In 1809, the selection of Liniers as Viceroy by the people of Buenos Aires was denounced in Spain by the Regency attempting to function in the name of Ferdinand VII, and Cisneros was appointed and sent over from Spain. This undiplomatic rebuke was a shock to the natives of Buenos Aires and served to dampen their enthusiasm for Ferdinand VII at a time when allegiance to him, which had been so spontaneously given, was so needed by him. The rebuff added a link in the chain of events tending toward independence.
Cisneros was dubious as to his reception in Buenos Aires and delayed arrival, spending considerable time in Montevideo. Liniers, against the wishes of the Creoles, welcomed Cisneros at Colonia and assured him of complete safety in the transfer of the office. The new Viceroy entered Buenos Aires on July 30,1809, enthusiastically welcomed by the old line Spanish, but coolly received by the natives. Saavedra let it be known that the new Viceroy could not count upon his aid in maintaining him in office.
The colonists were in a peculiar situation. They were governed by a new Viceroy who was serving a king who did not exist in point of fact. Many cries for independence from Spain began to be heard. Some believed that the action of Charles IV in relinquishing his crown had severed all ties between Spain and her possessions in the New World. The policy which Spain had adopted in governing her colonies had been to create a governing class of aristocrats and clergy distinct from the people in feelings, habits, and interests. When the people began to talk of self-government or independence, the Spaniards who occupied the high positions of state foresaw in a change the downfall of their own power and importance. They endeavored to maintain an acknowledgement of the sovereignty of Spain, for so long as the authority of Spain was recognized the privileged classes and castes would have official support. The people, however, were not quite ready to break with Spain even though Ferdinand VII was in no position to assert himself. They declared that they should be self-governing though a part of the Spanish monarchy. The idea was frequently advanced of establishing a separate monarchy in the New World as the best solution to the problem, but such plans did not bear fruit despite the fact that several important patriots inclined in that direction.

WHAT THE EXERCISE ASKS. Extend the passage above on Buenos Aires under Viceroy Cisneros, picking up after its last sentence.

DATA LINES.
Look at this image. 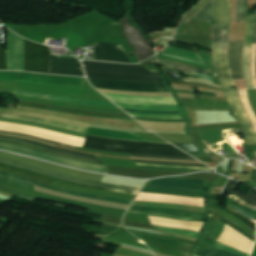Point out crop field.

ANSWER FOR THIS EXERCISE.
Dissatisfaction among the settlers continued and on May 25, 1810, the colonists of Buenos Aires established a provisional government of the Provinces of the River Plate. The Viceroy was overthrown and Colonel Saavedra was elected president of a Junta in which Belgrano and Moreno were prominent members. This date is now considered as the one for celebration of the political separation of Argentina from Spain, although the complete and formal break did not come until 1816. The provisional government was created at the time more for self-government during a crisis in Spain than for independence from Spain, but the latter idea soon developed and was vigorously opposed by Spanish forces in those provinces still clinging to the old regime.
Expeditions were dispatched by the Junta to overcome Spanish authorities in the interior and thus unite the provinces in a common cause under Buenos Aires. A force under Ocampo and Balcarce was sent into the northwest while another under Belgrano went into the province of Paraguay.
Ocampo and Balcarce won support for the Junta in the province of Cordova, and Balcarce then pressed on to the northward. He gained a victory on November 7, 1810, at Suipacha and penetrated into present-day Bolivia as far as the River Desaguadero. Reverses on June 20, 1811, at the Battle of Huaqui against the Spanish from Peru under Goyeneche, caused him to fall back, but the provinces where he had been active were stirred into adhesion to the Provisional Government. Spanish interior forces were driven generally from present- day Argentina into Chile and Peru, but Upper Peru (Bolivia) was lost to the United Provinces especially after the disastrous Battle of Sipe-Sipe in 1815.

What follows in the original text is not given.